11. December 2014 | Research & Development

Tribology at ITA

The development of textiles and machinery components with the help of tribological research at the Institut für Textiltechnik (ITA) of RWTH Aachen University has a long tradition. It is a 50-year old tradition to be precise. Tribology is a field of expertise for the optimization of mechanical components by reducing friction and wear. This is, for example, for thread guides of machinery for the textile industry of importance. Through this research, the manufacturing of textile products could be improved and made it partially cheaper. In addition, the necessary conditions have been created to process technical textiles such as glass or carbon fiber and allowed developments used in the Formula1.

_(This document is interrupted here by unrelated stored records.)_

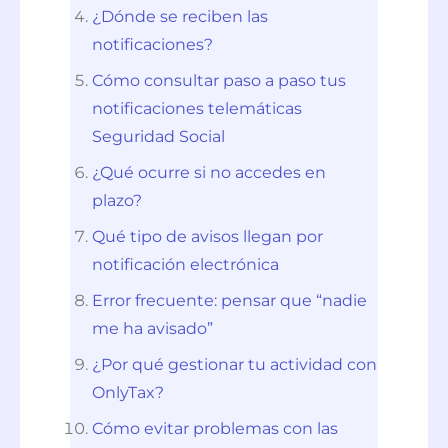
¿Dónde se reciben las
notificaciones?
Cómo consultar paso a paso tus
notificaciones telemáticas
Seguridad Social
¿Qué ocurre si no accedes en
plazo?
Qué tipo de avisos llegan por
notificación electrónica
Error frecuente: pensar que “nadie
me ha avisado”
¿Por qué gestionar tu actividad con
OnlyTax?
Cómo evitar problemas con las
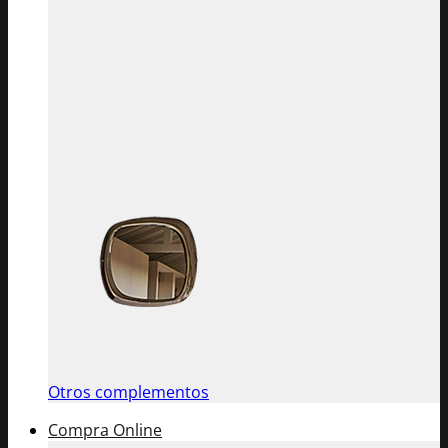
Otros complementos
Compra Online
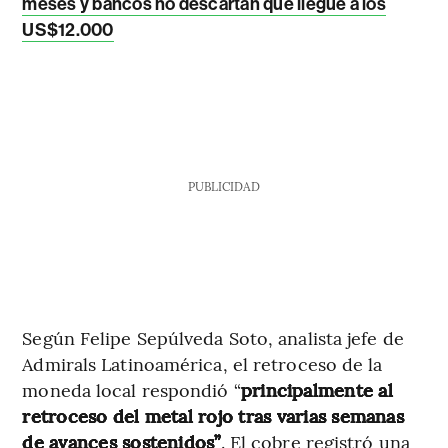
meses y bancos no descartan que llegue a los
US$12.000
PUBLICIDAD
Según Felipe Sepúlveda Soto, analista jefe de
Admirals Latinoamérica, el retroceso de la
moneda local respondió “
principalmente al
retroceso del metal rojo tras varias semanas
de avances sostenidos”
. El cobre registró una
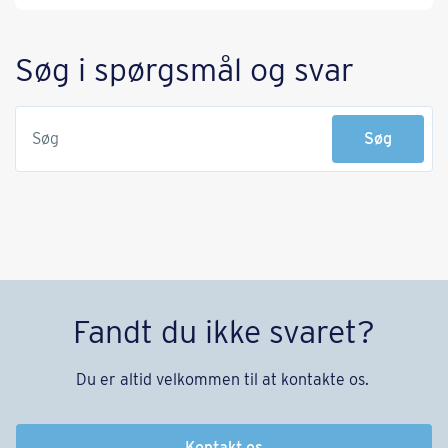
Søg i spørgsmål og svar
Søg
Søg
Fandt du ikke svaret?
Du er altid velkommen til at kontakte os.
Kontakt os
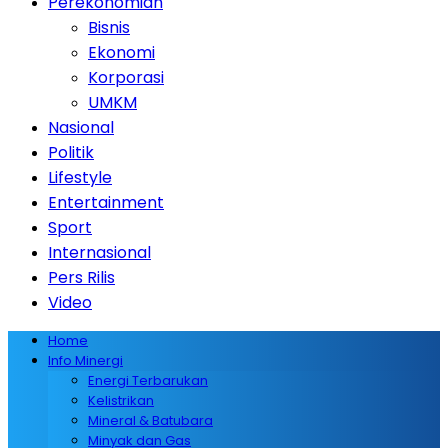
Perekonomian
Bisnis
Ekonomi
Korporasi
UMKM
Nasional
Politik
Lifestyle
Entertainment
Sport
Internasional
Pers Rilis
Video
Home
Info Minergi
Energi Terbarukan
Kelistrikan
Mineral & Batubara
Minyak dan Gas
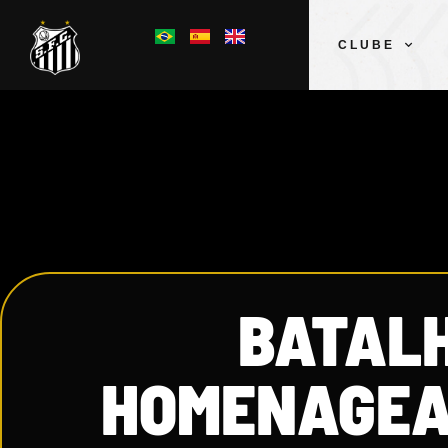
CLUBE
BATALH
HOMENAGEA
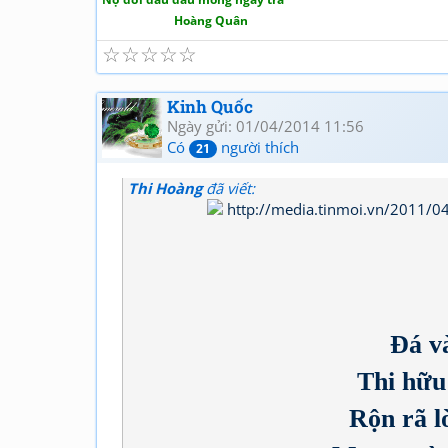
Hoàng Quân
☆
☆
☆
☆
☆
Kinh Quốc
Ngày gửi: 01/04/2014 11:56
Có
người thích
21
Thi Hoàng
đã viết:
Đá v
Thi hữu
Rộn rã l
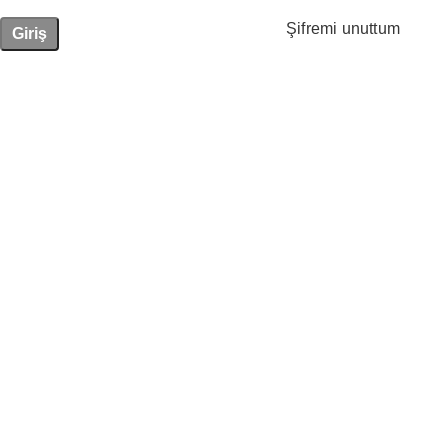
Şifremi unuttum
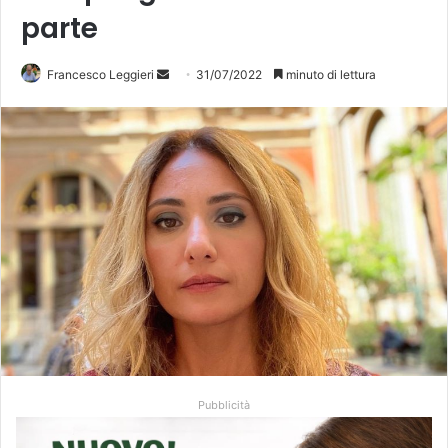
parte
Francesco Leggieri
I
31/07/2022
minuto di lettura
n
v
i
a
u
n
'
e
m
a
i
l
Pubblicità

The first investigations of tribological interactions started at ITA in 1964 with Professor Wegener. He among others laid the foundation for the systematic study of tribological systems in textile technology. His work was continued in 1971 by Professor Lünenschloss and extended by examining the correlation of ceramics and textiles. This pioneering work in the field of tribology established the basis for today's tribological knowledge provided at ITA. The research in this field has since successfully continued by doctoral students and institute directors. Even the current institute director Professor Thomas Gries wrote his thesis at ITA in 1989 in the field of tribology and received his PhD in 1995, also in this area.

Tribological research and development work is pursued since now half a century at ITA. Classifications, testing methods and equipment have been developed during this period at ITA. In addition, acquired knowledge in the field of tribology was incorporated into the research in production of yarn and processing. Currently, the focus of the tribological studies is material scientific approaches of component designs for machinery, similar to the research of former Professor Lünenschloss. Thus, the former research results are taken up and continued successfully with today's stage of development. The wheel does not always have to be reinvented to still achieve outstanding results in a period of rapid development.

Furthermore, the progressive developments of industrial yarns and textiles as well as their requirements for the manufacturing processes must be considered. The field of tribology research also continues for the next generation researchers and may yet hold many surprises, so that the processing of textiles continues to run "frictionless". But if we are honest, a little bit of friction has never hurt anyone.